Extrato da Mensagem de Ano Novo do Presidente da República.

 

REINVENÇÃO terá de ser o lema para os CSP, em geral, e das USF, em particular, enquanto marca de qualidade.

O primeiro passo para a reinvenção é um exercício difícil. Implica, antes de qualquer atitude ou pensamento, colocarmo-nos no lugar do outro, conhecer as suas experiências, os seus estados de alma e compreender as suas razões e motivações.

Ao fazê-lo estaremos a ser empáticos, humildes, mais próximos, a atuar com compaixão e mais centrados em quem precisa de nós.

Ao fazê-lo estaremos a ser mais verdadeiros na análise, na relação interpessoal, na identificação dos problemas, na orientação a dar, no caminho a seguir.

Ao fazê-lo surgir-nos-ão outras hipóteses, veremos por ângulos nunca observados, encontraremos outros caminhos, teremos outras sensações e sentimentos e, tudo isso, estimulará a inovação, a criatividade e a imaginação.

Ao fazê-lo estamos a credibilizar-nos, a garantir aos outros o melhor do que sabemos, a dar consistência à nossa missão.

O outro é o cidadão, o utente, o paciente, o companheiro de trabalho da nossa equipa ou o das outras equipas.

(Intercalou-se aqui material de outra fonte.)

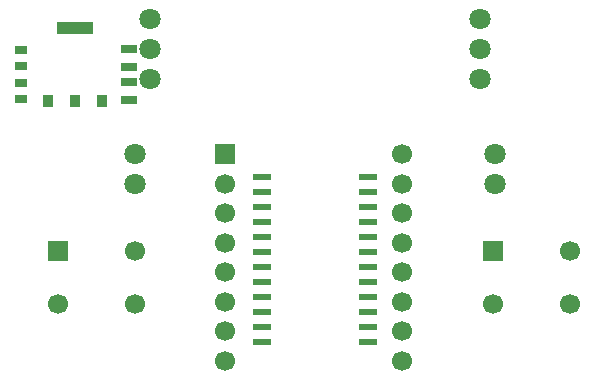
<source format=gbs>
G04*
G04 #@! TF.GenerationSoftware,Altium Limited,Altium Designer,21.7.2 (23)*
G04*
G04 Layer_Color=16711935*
%FSLAX44Y44*%
%MOMM*%
G71*
G04*
G04 #@! TF.SameCoordinates,B2BB7BCA-1F70-4AC3-A92F-25512046CEB7*
G04*
G04*
G04 #@! TF.FilePolarity,Negative*
G04*
G01*
G75*
%ADD16R,1.3400X0.7400*%
%ADD17C,1.8000*%
%ADD18C,1.6980*%
%ADD19R,1.6980X1.6980*%
%ADD20R,1.7000X1.7000*%
%ADD21C,1.7000*%
%ADD39R,1.6400X0.5900*%
%ADD40R,1.1400X0.7400*%
%ADD41R,0.8400X1.1400*%
%ADD42R,3.1400X1.1400*%
D16*
X109220Y292230D02*
D03*
Y276730D02*
D03*
Y264290D02*
D03*
Y248790D02*
D03*
D17*
X127000Y317500D02*
D03*
Y292100D02*
D03*
Y266700D02*
D03*
X406400D02*
D03*
Y292100D02*
D03*
Y317500D02*
D03*
X114300Y203200D02*
D03*
Y177800D02*
D03*
X419100Y203200D02*
D03*
Y177800D02*
D03*
D18*
X49300Y76200D02*
D03*
X114300D02*
D03*
Y121200D02*
D03*
X417600Y76200D02*
D03*
X482600D02*
D03*
Y121200D02*
D03*
D19*
X49300D02*
D03*
X417600D02*
D03*
D20*
X190500Y203200D02*
D03*
D21*
Y178200D02*
D03*
Y153200D02*
D03*
Y128200D02*
D03*
Y103200D02*
D03*
Y78200D02*
D03*
Y53200D02*
D03*
Y28200D02*
D03*
X340500D02*
D03*
Y53200D02*
D03*
Y78200D02*
D03*
Y103200D02*
D03*
Y128200D02*
D03*
Y153200D02*
D03*
Y178200D02*
D03*
Y203200D02*
D03*
D39*
X311700Y184150D02*
D03*
Y171450D02*
D03*
Y158750D02*
D03*
Y146050D02*
D03*
Y133350D02*
D03*
Y120650D02*
D03*
Y107950D02*
D03*
Y95250D02*
D03*
Y82550D02*
D03*
Y69850D02*
D03*
Y57150D02*
D03*
Y44450D02*
D03*
X221700Y184150D02*
D03*
Y171450D02*
D03*
Y158750D02*
D03*
Y146050D02*
D03*
Y133350D02*
D03*
Y120650D02*
D03*
Y107950D02*
D03*
Y95250D02*
D03*
Y82550D02*
D03*
Y69850D02*
D03*
Y57150D02*
D03*
Y44450D02*
D03*
D40*
X17780Y291480D02*
D03*
Y277480D02*
D03*
Y249540D02*
D03*
Y263540D02*
D03*
D41*
X86500Y248400D02*
D03*
X63500D02*
D03*
X40500D02*
D03*
D42*
X63500Y310400D02*
D03*
M02*

</source>
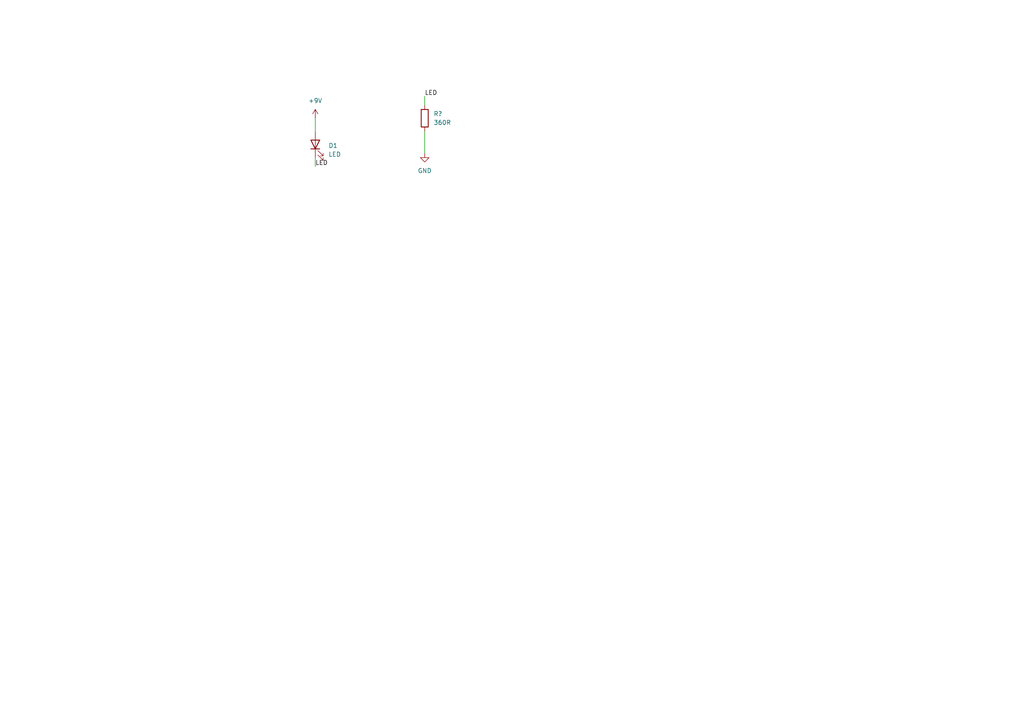
<source format=kicad_sch>
(kicad_sch (version 20211123) (generator eeschema)

  (uuid 242e5bd4-9be2-4b05-8f97-d0b158330557)

  (paper "A4")

  


  (wire (pts (xy 123.19 38.1) (xy 123.19 44.45))
    (stroke (width 0) (type default) (color 0 0 0 0))
    (uuid 02647006-465e-482f-9f92-f219773eea4e)
  )
  (wire (pts (xy 91.44 34.29) (xy 91.44 38.1))
    (stroke (width 0) (type default) (color 0 0 0 0))
    (uuid 18ba8dde-1b27-41ee-a508-561f4f7d5e11)
  )
  (wire (pts (xy 91.44 45.72) (xy 91.44 48.26))
    (stroke (width 0) (type default) (color 0 0 0 0))
    (uuid 72f4564d-bd9c-4312-a2ae-d8e847f4c943)
  )
  (wire (pts (xy 123.19 27.94) (xy 123.19 30.48))
    (stroke (width 0) (type default) (color 0 0 0 0))
    (uuid bba9bd06-b08f-448c-ad14-dec1513d6981)
  )

  (label "LED" (at 123.19 27.94 0)
    (effects (font (size 1.27 1.27)) (justify left bottom))
    (uuid 370e80e3-6fb5-476f-aaa3-fc719e646669)
  )
  (label "LED" (at 91.44 48.26 0)
    (effects (font (size 1.27 1.27)) (justify left bottom))
    (uuid e1acc88f-191d-4c15-8cf5-ecd49de8f764)
  )

  (symbol (lib_id "Device:LED") (at 91.44 41.91 90) (unit 1)
    (in_bom yes) (on_board yes) (fields_autoplaced)
    (uuid 0b408de4-68b0-4f86-90da-8f0cc8e34e5d)
    (property "Reference" "D1" (id 0) (at 95.25 42.2274 90)
      (effects (font (size 1.27 1.27)) (justify right))
    )
    (property "Value" "LED" (id 1) (at 95.25 44.7674 90)
      (effects (font (size 1.27 1.27)) (justify right))
    )
    (property "Footprint" "" (id 2) (at 91.44 41.91 0)
      (effects (font (size 1.27 1.27)) hide)
    )
    (property "Datasheet" "~" (id 3) (at 91.44 41.91 0)
      (effects (font (size 1.27 1.27)) hide)
    )
    (pin "1" (uuid 39125083-1146-4af4-8fb9-4715cd9772d7))
    (pin "2" (uuid b94f54b8-ff3f-47ce-9fea-434a44d661c3))
  )

  (symbol (lib_id "power:GND") (at 123.19 44.45 0) (unit 1)
    (in_bom yes) (on_board yes) (fields_autoplaced)
    (uuid 147c724b-6831-4bf5-9aee-1752544ab419)
    (property "Reference" "#PWR?" (id 0) (at 123.19 50.8 0)
      (effects (font (size 1.27 1.27)) hide)
    )
    (property "Value" "GND" (id 1) (at 123.19 49.53 0))
    (property "Footprint" "" (id 2) (at 123.19 44.45 0)
      (effects (font (size 1.27 1.27)) hide)
    )
    (property "Datasheet" "" (id 3) (at 123.19 44.45 0)
      (effects (font (size 1.27 1.27)) hide)
    )
    (pin "1" (uuid 8375db93-1453-4e4a-94df-3858283a7c4e))
  )

  (symbol (lib_id "power:+9V") (at 91.44 34.29 0) (unit 1)
    (in_bom yes) (on_board yes) (fields_autoplaced)
    (uuid 69fcd4af-ea9c-44ca-be18-f9f45b6073b5)
    (property "Reference" "#PWR01" (id 0) (at 91.44 38.1 0)
      (effects (font (size 1.27 1.27)) hide)
    )
    (property "Value" "+9V" (id 1) (at 91.44 29.21 0))
    (property "Footprint" "" (id 2) (at 91.44 34.29 0)
      (effects (font (size 1.27 1.27)) hide)
    )
    (property "Datasheet" "" (id 3) (at 91.44 34.29 0)
      (effects (font (size 1.27 1.27)) hide)
    )
    (pin "1" (uuid 6b3d7cbb-35d1-4bd4-bc73-c313991e4515))
  )

  (symbol (lib_id "Device:R") (at 123.19 34.29 0) (unit 1)
    (in_bom yes) (on_board yes) (fields_autoplaced)
    (uuid b6dc29eb-c8ca-4eb6-af57-ea43d53cb0a4)
    (property "Reference" "R?" (id 0) (at 125.73 33.0199 0)
      (effects (font (size 1.27 1.27)) (justify left))
    )
    (property "Value" "360R" (id 1) (at 125.73 35.5599 0)
      (effects (font (size 1.27 1.27)) (justify left))
    )
    (property "Footprint" "" (id 2) (at 121.412 34.29 90)
      (effects (font (size 1.27 1.27)) hide)
    )
    (property "Datasheet" "~" (id 3) (at 123.19 34.29 0)
      (effects (font (size 1.27 1.27)) hide)
    )
    (pin "1" (uuid a9f45a3d-d7df-4487-86c1-2b83f6d00ed6))
    (pin "2" (uuid 9084b454-181a-435c-a465-2e763e1e7615))
  )

  (sheet_instances
    (path "/" (page "1"))
  )

  (symbol_instances
    (path "/69fcd4af-ea9c-44ca-be18-f9f45b6073b5"
      (reference "#PWR01") (unit 1) (value "+9V") (footprint "")
    )
    (path "/147c724b-6831-4bf5-9aee-1752544ab419"
      (reference "#PWR?") (unit 1) (value "GND") (footprint "")
    )
    (path "/0b408de4-68b0-4f86-90da-8f0cc8e34e5d"
      (reference "D1") (unit 1) (value "LED") (footprint "")
    )
    (path "/b6dc29eb-c8ca-4eb6-af57-ea43d53cb0a4"
      (reference "R?") (unit 1) (value "360R") (footprint "")
    )
  )
)

</source>
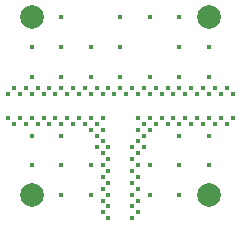
<source format=gbr>
%TF.GenerationSoftware,KiCad,Pcbnew,6.0.9+dfsg-1~bpo11+1*%
%TF.CreationDate,2022-11-11T16:08:24+01:00*%
%TF.ProjectId,015-3-port-resistive-splitter,3031352d-332d-4706-9f72-742d72657369,1*%
%TF.SameCoordinates,Original*%
%TF.FileFunction,Plated,1,2,PTH,Drill*%
%TF.FilePolarity,Positive*%
%FSLAX46Y46*%
G04 Gerber Fmt 4.6, Leading zero omitted, Abs format (unit mm)*
G04 Created by KiCad (PCBNEW 6.0.9+dfsg-1~bpo11+1) date 2022-11-11 16:08:24*
%MOMM*%
%LPD*%
G01*
G04 APERTURE LIST*
%TA.AperFunction,ViaDrill*%
%ADD10C,0.400000*%
%TD*%
%TA.AperFunction,ComponentDrill*%
%ADD11C,0.400000*%
%TD*%
%TA.AperFunction,ComponentDrill*%
%ADD12C,2.000000*%
%TD*%
G04 APERTURE END LIST*
D10*
X140000000Y-72500000D03*
X140000000Y-75000000D03*
X140000000Y-80000000D03*
X140000000Y-82500000D03*
X140500000Y-76000000D03*
X140500000Y-79000000D03*
X141000000Y-76500000D03*
X141000000Y-78500000D03*
X141500000Y-76000000D03*
X141500000Y-79000000D03*
X142000000Y-76500000D03*
X142000000Y-78500000D03*
X142500000Y-70000000D03*
X142500000Y-72500000D03*
X142500000Y-75000000D03*
X142500000Y-76000000D03*
X142500000Y-79000000D03*
X142500000Y-80000000D03*
X142500000Y-82500000D03*
X142500000Y-85000000D03*
X143000000Y-76500000D03*
X143000000Y-78500000D03*
X143500000Y-76000000D03*
X143500000Y-79000000D03*
X144000000Y-76500000D03*
X144000000Y-78500000D03*
X144500000Y-76000000D03*
X144500000Y-79000000D03*
X145000000Y-72500000D03*
X145000000Y-75000000D03*
X145000000Y-76500000D03*
X145000000Y-78500000D03*
X145000000Y-79500000D03*
X145000000Y-82500000D03*
X145000000Y-85000000D03*
X145500000Y-76000000D03*
X145500000Y-79000000D03*
X145500000Y-80000000D03*
X145500000Y-81000000D03*
X146000000Y-76500000D03*
X146000000Y-78500000D03*
X146000000Y-79500000D03*
X146000000Y-80500000D03*
X146000000Y-81500000D03*
X146000000Y-82500000D03*
X146000000Y-83500000D03*
X146000000Y-84500000D03*
X146500000Y-76000000D03*
X146500000Y-81000000D03*
X146500000Y-82000000D03*
X146500000Y-83000000D03*
X146500000Y-84000000D03*
X147000000Y-76500000D03*
X147500000Y-70000000D03*
X147500000Y-72500000D03*
X147500000Y-75000000D03*
X147500000Y-76000000D03*
X148000000Y-76500000D03*
X148500000Y-76000000D03*
X148500000Y-81000000D03*
X148500000Y-82000000D03*
X148500000Y-83000000D03*
X148500000Y-84000000D03*
X149000000Y-76500000D03*
X149000000Y-78500000D03*
X149000000Y-79500000D03*
X149000000Y-80500000D03*
X149000000Y-81500000D03*
X149000000Y-82500000D03*
X149000000Y-83500000D03*
X149000000Y-84500000D03*
X149500000Y-76000000D03*
X149500000Y-79000000D03*
X149500000Y-80000000D03*
X149500000Y-81000000D03*
X150000000Y-70000000D03*
X150000000Y-75000000D03*
X150000000Y-76500000D03*
X150000000Y-78500000D03*
X150000000Y-79500000D03*
X150000000Y-82500000D03*
X150000000Y-85000000D03*
X150500000Y-76000000D03*
X150500000Y-79000000D03*
X151000000Y-76500000D03*
X151000000Y-78500000D03*
X151500000Y-76000000D03*
X151500000Y-79000000D03*
X152000000Y-76500000D03*
X152000000Y-78500000D03*
X152500000Y-70000000D03*
X152500000Y-72500000D03*
X152500000Y-75000000D03*
X152500000Y-76000000D03*
X152500000Y-79000000D03*
X152500000Y-80000000D03*
X152500000Y-82500000D03*
X152500000Y-85000000D03*
X153000000Y-76500000D03*
X153000000Y-78500000D03*
X153500000Y-76000000D03*
X153500000Y-79000000D03*
X154000000Y-76500000D03*
X154000000Y-78500000D03*
X154500000Y-76000000D03*
X154500000Y-79000000D03*
X155000000Y-72500000D03*
X155000000Y-75000000D03*
X155000000Y-80000000D03*
X155000000Y-82500000D03*
D11*
%TO.C,J1*%
X138000000Y-76500000D03*
X138000000Y-78500000D03*
X138500000Y-76000000D03*
X138500000Y-79000000D03*
X139000000Y-76500000D03*
X139000000Y-78500000D03*
X139500000Y-76000000D03*
X139500000Y-79000000D03*
X140000000Y-76500000D03*
X140000000Y-78500000D03*
%TO.C,J2*%
X146000000Y-85500000D03*
X146000000Y-86500000D03*
X146500000Y-85000000D03*
X146500000Y-86000000D03*
X146500000Y-87000000D03*
X148500000Y-85000000D03*
X148500000Y-86000000D03*
X148500000Y-87000000D03*
X149000000Y-85500000D03*
X149000000Y-86500000D03*
%TO.C,J3*%
X155000000Y-76500000D03*
X155000000Y-78500000D03*
X155500000Y-76000000D03*
X155500000Y-79000000D03*
X156000000Y-76500000D03*
X156000000Y-78500000D03*
X156500000Y-76000000D03*
X156500000Y-79000000D03*
X157000000Y-76500000D03*
X157000000Y-78500000D03*
D12*
%TO.C,H3*%
X140000000Y-70000000D03*
%TO.C,H4*%
X140000000Y-85000000D03*
%TO.C,H2*%
X155000000Y-70000000D03*
%TO.C,H1*%
X155000000Y-85000000D03*
M02*

</source>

O outro está aqui e ali, próximo de nós, escolheu-nos para cuidar dele e aceitámos. Espera que estejamos lá para o receber, quando ele vem de sorriso largo ou a protestar, quando tem tempo ou está apressado, quando a vida lhe corre bem, ou quando sente o mundo contra ele. Quando está atrasado, irritado ou intolerante espera ainda um pouco mais, espera tolerância, abertura e compreensão.

Espera que lhe expliquemos a sua situação, com palavras e frases que ele entenda, espera que o ensinemos a lidar com ela, que tenhamos em conta as suas expetativas e o seu modo de vida, que aceitemos as suas fragilidades e que as consideremos na gestão da sua doença, que lhe digamos o que fazer quando aparece uma crise ou uma situação aguda mais ou menos banal. Espera que repitamos a informação tantas vezes quantas as necessárias, até que tudo seja claro e apreendido. Espera apoio, conforto e atenção.

Espera que o visitemos quando ele precisa de nós, na sua casa, na casa de um familiar ou no lar onde vive; resida na mesma rua da unidade, na freguesia ou no concelho ao lado ou em qualquer lugar que é mais próximo de nós do que qualquer outra unidade de saúde. Espera proximidade.

Espera que o vejamos como ele é, igual a todos os outros, mas diferente de todos eles, porque não há pessoas iguais.

Reinventemo-nos e reinventemos a nossa unidade, abrindo a porta às pessoas, com verdade, humildade, imaginação e consistência.

Reinventemos também os CSP, olhando para os outros, todos os outros profissionais, de todas as unidades, procurando compreender as suas expetativas de usar e desenvolver os seus saberes, de criarem conhecimento e de o partilharmos, em conjunto, a favor dos cidadãos, dos utentes, dos pacientes e de nós próprios.

Reinventemos um modelo remuneratório justo para todos, que promova a equidade em todas as atividades, funções e profissões, que promova a satisfação profissional na nossa unidade natural, que compense quem se esforça, quem tem melhores resultados, quem cria mais Saúde, quem arrisca, quem se reinventa, quem é verdadeiro, quem é humilde, quem tem imaginação, quem traz consistência ao SNS.

Reinventemo-nos, pelas pessoas… e por nós.